The article and dataset I choose was 2019 Womens’ World Cup Predictions (https://projects.fivethirtyeight.com/2019-womens-world-cup-predictions/).
This article was used to predict the outcome of the 2019 Womens’ World Cup and to record the results of the tournament. There was 2 datasets included in this article: wwc_matches and wwc_forecast. wwc_matches was more focused on the individual matches of the tournament and had more specific prediction variables as opposed to wwc_forecast which more showed the results of the tournament with the teams’ spi rating being the main prediction factor. I choose to work on/fix up the wwc_matches file.

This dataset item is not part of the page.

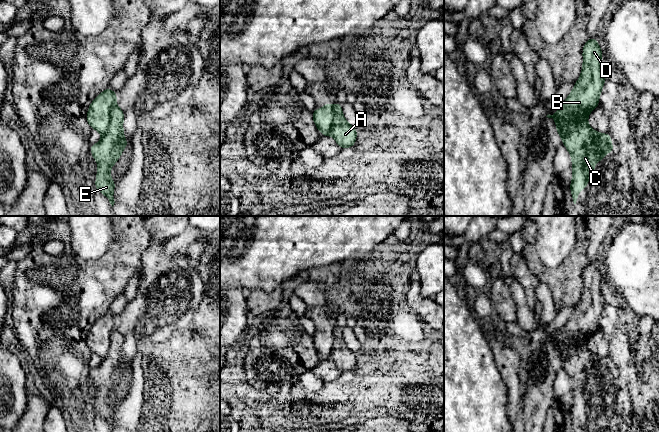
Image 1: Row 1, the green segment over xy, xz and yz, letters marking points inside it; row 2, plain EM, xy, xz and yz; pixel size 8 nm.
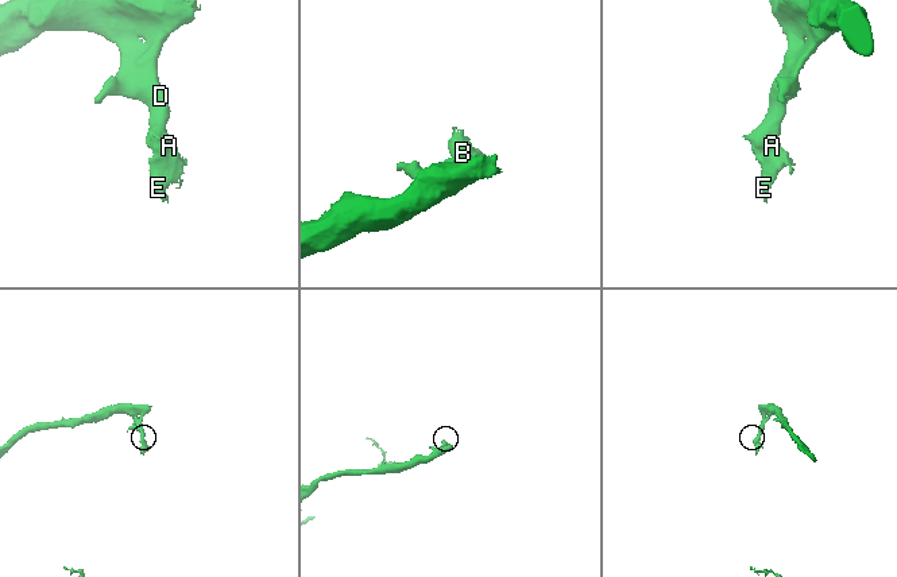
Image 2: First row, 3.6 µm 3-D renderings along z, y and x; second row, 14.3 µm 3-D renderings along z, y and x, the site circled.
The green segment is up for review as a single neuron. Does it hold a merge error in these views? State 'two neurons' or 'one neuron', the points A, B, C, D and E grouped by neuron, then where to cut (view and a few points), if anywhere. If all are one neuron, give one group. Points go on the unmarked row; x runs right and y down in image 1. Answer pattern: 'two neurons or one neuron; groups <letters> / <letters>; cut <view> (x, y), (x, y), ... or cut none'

While comparing the predicts made and results of the tournament, I conclude the multiple factors used did a pretty good job of predicting the outcome of these games. SPI (or soccer power index) rating was the clear best predictor as 40 out of 52 games where won by the team with the higher spi rating (the 12 games also included tie games). SPI ratings were generated by authors using 4 metrics. If I were to recommend a change for the data, I would have minus one of these metrics which had to deal with accounting for red & yellow cards and the time of the game when a goal was scored. It’s stated in the article that one of these predicted problems with the data was if there was no play by play available for a match. The solution they decided on was to only include the final scores for that match. I don’t think it is necessarily important to have the score times included especially if it could cause a problem where a match does not have this data.